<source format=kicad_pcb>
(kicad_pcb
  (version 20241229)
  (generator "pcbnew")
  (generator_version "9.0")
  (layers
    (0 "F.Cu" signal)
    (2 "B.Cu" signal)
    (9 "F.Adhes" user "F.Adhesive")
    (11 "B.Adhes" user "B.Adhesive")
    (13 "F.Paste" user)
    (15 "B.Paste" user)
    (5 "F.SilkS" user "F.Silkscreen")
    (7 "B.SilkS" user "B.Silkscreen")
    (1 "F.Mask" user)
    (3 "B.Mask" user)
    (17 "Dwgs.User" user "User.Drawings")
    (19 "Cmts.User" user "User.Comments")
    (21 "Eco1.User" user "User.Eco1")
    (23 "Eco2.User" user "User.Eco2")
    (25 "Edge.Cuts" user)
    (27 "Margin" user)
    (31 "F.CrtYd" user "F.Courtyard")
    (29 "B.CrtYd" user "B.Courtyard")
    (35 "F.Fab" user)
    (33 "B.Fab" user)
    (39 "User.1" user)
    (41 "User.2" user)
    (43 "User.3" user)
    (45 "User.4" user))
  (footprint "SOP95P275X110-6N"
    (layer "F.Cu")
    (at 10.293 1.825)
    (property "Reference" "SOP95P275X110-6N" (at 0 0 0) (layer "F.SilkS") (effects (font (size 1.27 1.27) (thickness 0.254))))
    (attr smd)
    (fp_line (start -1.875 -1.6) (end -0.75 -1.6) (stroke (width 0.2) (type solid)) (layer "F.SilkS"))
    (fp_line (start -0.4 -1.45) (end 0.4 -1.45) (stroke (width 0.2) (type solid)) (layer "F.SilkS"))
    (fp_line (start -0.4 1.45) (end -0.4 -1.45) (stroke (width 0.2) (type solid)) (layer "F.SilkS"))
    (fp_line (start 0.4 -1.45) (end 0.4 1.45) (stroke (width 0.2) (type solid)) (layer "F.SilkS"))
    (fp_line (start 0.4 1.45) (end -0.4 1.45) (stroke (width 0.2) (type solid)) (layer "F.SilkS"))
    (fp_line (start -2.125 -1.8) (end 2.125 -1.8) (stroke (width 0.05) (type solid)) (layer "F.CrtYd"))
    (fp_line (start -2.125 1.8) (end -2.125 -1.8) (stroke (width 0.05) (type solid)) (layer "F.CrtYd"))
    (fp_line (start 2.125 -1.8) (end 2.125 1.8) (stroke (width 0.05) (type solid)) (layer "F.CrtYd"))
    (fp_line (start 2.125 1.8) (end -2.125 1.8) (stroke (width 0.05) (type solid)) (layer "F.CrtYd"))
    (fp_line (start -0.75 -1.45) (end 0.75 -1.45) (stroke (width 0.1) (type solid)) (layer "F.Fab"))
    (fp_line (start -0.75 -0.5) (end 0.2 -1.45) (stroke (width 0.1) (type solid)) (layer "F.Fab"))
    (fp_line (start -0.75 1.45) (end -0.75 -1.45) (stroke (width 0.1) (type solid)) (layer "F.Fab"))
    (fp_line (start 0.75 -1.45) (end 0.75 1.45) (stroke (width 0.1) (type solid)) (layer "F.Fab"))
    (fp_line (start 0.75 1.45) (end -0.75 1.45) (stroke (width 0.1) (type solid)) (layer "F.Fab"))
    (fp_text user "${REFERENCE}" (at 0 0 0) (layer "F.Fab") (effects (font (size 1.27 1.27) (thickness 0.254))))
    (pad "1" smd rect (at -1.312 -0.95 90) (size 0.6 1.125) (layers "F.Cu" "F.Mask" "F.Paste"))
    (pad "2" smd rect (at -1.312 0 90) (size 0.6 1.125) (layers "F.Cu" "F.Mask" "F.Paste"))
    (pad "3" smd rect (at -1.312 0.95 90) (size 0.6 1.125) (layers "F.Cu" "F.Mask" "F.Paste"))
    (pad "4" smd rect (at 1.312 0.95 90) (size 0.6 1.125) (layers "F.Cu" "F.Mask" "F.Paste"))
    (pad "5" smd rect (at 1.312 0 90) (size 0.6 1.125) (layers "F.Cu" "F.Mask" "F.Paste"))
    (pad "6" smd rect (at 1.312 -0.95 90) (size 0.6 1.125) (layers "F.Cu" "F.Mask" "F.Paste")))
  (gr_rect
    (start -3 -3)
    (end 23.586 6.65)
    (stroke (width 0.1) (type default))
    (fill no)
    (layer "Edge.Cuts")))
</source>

---

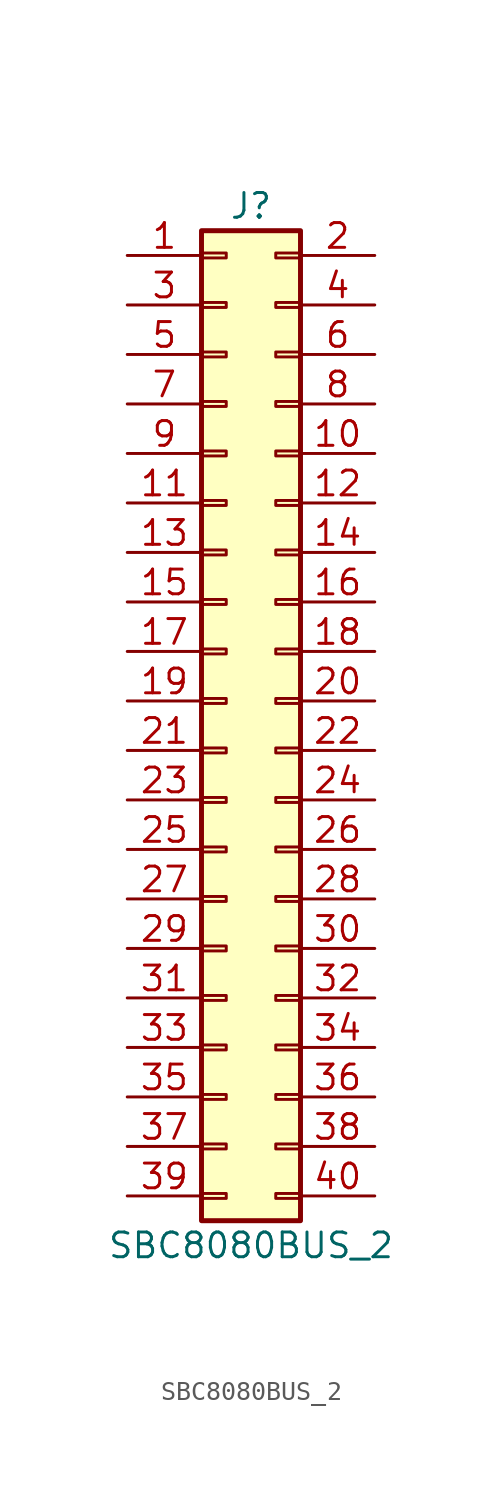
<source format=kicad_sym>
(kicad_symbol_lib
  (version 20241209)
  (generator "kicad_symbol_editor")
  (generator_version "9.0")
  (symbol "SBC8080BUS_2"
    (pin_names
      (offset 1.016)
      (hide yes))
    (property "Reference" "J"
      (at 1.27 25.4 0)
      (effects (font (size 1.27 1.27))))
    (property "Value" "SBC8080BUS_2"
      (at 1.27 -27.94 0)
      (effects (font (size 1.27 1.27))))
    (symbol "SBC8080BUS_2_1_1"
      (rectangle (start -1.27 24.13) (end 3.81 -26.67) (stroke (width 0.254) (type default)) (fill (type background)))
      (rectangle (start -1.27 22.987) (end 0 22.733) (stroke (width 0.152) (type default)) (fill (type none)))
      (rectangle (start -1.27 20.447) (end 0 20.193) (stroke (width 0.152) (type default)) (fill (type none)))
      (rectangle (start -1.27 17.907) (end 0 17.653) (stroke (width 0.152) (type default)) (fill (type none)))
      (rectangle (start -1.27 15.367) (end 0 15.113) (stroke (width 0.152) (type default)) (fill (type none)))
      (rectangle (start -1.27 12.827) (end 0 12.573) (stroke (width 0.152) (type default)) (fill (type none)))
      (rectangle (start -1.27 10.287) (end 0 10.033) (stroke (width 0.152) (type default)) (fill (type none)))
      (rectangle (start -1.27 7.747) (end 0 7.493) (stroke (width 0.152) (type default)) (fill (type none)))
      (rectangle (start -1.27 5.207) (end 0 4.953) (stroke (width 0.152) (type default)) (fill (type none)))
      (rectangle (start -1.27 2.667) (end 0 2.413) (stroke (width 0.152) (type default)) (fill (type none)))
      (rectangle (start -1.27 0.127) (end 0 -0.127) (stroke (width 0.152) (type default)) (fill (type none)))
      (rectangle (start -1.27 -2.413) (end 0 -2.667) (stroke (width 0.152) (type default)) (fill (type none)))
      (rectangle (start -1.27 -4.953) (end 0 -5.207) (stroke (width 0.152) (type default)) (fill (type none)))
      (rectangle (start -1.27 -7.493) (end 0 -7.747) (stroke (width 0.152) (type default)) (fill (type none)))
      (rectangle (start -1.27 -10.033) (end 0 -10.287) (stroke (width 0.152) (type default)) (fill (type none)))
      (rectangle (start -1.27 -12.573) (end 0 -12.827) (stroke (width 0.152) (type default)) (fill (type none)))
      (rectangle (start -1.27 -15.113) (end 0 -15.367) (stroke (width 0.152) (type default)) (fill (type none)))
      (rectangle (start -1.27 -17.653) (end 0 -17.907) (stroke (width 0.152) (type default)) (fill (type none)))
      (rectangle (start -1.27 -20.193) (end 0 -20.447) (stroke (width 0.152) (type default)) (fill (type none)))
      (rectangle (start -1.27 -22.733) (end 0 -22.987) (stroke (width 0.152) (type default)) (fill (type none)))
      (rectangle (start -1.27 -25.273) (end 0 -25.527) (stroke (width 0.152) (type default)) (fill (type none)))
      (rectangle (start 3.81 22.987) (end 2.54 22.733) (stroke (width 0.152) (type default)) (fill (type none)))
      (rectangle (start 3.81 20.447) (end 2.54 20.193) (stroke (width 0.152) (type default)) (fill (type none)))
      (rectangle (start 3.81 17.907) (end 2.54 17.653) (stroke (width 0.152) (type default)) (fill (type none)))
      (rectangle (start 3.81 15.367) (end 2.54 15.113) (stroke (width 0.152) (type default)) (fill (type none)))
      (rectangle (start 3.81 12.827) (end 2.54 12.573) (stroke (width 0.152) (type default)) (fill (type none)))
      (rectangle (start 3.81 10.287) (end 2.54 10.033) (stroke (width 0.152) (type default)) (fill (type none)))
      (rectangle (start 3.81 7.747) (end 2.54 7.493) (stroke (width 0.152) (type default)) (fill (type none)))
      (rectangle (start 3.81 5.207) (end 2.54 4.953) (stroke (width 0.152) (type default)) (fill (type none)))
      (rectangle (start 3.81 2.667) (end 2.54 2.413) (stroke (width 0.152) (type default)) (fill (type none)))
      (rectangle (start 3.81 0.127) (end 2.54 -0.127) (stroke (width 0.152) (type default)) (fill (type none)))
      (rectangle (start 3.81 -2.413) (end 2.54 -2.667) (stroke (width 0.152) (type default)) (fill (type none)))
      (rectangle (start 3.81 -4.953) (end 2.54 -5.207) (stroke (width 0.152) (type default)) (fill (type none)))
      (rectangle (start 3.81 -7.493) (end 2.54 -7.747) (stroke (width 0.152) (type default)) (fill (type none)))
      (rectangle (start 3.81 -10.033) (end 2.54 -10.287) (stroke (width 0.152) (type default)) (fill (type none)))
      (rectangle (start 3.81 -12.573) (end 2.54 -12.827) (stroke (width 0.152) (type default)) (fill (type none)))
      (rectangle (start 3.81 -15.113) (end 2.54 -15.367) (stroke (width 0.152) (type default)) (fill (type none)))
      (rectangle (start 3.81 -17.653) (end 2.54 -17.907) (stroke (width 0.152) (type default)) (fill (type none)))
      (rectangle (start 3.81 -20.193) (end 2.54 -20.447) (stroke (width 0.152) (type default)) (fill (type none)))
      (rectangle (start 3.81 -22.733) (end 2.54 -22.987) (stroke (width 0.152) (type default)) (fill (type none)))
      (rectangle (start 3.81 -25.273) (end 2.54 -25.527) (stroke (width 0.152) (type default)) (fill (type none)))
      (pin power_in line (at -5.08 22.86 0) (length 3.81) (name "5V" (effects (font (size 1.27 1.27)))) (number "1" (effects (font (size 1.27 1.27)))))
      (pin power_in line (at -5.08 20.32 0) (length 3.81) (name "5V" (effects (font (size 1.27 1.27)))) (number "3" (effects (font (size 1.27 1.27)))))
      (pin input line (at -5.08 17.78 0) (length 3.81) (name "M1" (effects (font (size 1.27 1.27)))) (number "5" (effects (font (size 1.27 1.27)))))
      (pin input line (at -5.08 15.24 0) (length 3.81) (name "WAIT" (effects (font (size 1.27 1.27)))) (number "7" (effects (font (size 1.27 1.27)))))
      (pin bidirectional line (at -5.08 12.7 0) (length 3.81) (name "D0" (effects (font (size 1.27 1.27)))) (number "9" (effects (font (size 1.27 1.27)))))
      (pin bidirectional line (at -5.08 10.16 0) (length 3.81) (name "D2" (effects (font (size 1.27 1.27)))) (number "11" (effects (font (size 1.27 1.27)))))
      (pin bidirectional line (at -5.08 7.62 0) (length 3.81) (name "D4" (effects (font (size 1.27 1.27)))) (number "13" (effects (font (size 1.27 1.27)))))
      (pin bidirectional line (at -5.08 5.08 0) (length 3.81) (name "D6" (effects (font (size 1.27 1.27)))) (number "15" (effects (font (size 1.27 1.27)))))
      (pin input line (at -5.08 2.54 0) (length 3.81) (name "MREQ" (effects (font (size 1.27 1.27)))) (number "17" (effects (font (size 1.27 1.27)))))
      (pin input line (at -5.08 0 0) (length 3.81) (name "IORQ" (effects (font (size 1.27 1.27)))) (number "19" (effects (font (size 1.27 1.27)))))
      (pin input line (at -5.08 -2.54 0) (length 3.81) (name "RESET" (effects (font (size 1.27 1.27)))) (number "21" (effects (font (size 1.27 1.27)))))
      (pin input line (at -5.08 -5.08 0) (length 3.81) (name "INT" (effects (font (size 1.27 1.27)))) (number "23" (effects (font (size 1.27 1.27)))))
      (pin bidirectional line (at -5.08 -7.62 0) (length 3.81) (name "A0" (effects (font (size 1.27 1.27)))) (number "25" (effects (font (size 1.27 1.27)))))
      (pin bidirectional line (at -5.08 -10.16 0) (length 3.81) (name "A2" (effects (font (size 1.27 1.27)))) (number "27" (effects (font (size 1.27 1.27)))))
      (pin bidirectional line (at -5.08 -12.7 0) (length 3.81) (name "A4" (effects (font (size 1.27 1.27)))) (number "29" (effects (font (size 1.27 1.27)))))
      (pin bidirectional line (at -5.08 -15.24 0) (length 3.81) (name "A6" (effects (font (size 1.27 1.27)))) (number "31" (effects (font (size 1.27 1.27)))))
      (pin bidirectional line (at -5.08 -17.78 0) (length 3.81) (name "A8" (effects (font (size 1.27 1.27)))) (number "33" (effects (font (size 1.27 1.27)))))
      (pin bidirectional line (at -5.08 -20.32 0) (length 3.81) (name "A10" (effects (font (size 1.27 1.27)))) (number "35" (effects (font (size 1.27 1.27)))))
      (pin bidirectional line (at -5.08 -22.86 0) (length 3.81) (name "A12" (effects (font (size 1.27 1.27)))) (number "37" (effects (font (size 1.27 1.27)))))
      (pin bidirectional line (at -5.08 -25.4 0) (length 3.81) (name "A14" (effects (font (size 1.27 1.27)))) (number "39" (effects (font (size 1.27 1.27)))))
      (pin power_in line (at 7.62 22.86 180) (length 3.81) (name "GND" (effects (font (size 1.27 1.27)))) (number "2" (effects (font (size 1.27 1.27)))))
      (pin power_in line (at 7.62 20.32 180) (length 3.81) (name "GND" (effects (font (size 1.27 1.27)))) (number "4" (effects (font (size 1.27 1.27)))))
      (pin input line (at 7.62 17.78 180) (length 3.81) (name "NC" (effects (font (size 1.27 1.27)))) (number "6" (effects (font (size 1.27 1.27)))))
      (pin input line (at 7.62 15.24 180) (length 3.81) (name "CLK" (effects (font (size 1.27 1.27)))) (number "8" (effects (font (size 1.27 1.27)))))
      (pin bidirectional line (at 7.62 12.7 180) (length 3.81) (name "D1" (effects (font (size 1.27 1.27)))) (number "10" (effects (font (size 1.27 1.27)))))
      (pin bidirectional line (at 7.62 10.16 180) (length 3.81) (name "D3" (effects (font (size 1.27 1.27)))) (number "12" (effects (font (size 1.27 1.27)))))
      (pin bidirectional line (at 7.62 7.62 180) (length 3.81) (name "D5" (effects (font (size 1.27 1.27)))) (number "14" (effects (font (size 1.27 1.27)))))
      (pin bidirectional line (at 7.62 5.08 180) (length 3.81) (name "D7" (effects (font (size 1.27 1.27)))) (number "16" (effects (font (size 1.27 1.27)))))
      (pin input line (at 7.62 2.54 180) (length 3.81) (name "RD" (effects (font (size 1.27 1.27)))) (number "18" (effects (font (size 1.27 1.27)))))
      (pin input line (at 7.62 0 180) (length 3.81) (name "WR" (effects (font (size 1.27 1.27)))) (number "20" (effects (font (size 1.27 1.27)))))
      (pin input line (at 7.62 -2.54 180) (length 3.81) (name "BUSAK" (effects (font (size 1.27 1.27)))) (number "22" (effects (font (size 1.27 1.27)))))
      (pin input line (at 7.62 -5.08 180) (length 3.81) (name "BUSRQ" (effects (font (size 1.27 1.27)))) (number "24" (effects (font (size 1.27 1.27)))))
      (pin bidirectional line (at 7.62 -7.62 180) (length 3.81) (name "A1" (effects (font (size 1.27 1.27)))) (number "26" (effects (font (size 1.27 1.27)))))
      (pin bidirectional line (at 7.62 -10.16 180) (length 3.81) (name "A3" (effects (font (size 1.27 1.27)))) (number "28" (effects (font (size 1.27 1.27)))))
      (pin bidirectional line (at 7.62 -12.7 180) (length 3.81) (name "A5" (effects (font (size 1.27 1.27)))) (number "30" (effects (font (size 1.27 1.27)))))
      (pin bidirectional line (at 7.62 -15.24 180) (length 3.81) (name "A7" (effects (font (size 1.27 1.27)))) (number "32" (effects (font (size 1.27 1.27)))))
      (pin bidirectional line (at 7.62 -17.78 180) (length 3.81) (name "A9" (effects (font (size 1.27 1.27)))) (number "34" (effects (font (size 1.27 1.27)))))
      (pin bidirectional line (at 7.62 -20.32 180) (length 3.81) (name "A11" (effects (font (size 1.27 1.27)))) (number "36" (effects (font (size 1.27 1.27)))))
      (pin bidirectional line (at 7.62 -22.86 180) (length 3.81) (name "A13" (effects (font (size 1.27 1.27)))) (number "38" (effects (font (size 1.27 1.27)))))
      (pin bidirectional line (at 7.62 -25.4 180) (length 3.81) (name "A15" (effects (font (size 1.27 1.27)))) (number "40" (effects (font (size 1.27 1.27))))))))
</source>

_HOW TO COMPLETE THIS TASK_
Search the listing for the word "Adhesive". Copy every line in which it occurs.

_SOLVED EXERCISE_
    (9 "F.Adhes" user "F.Adhesive")
    (11 "B.Adhes" user "B.Adhesive")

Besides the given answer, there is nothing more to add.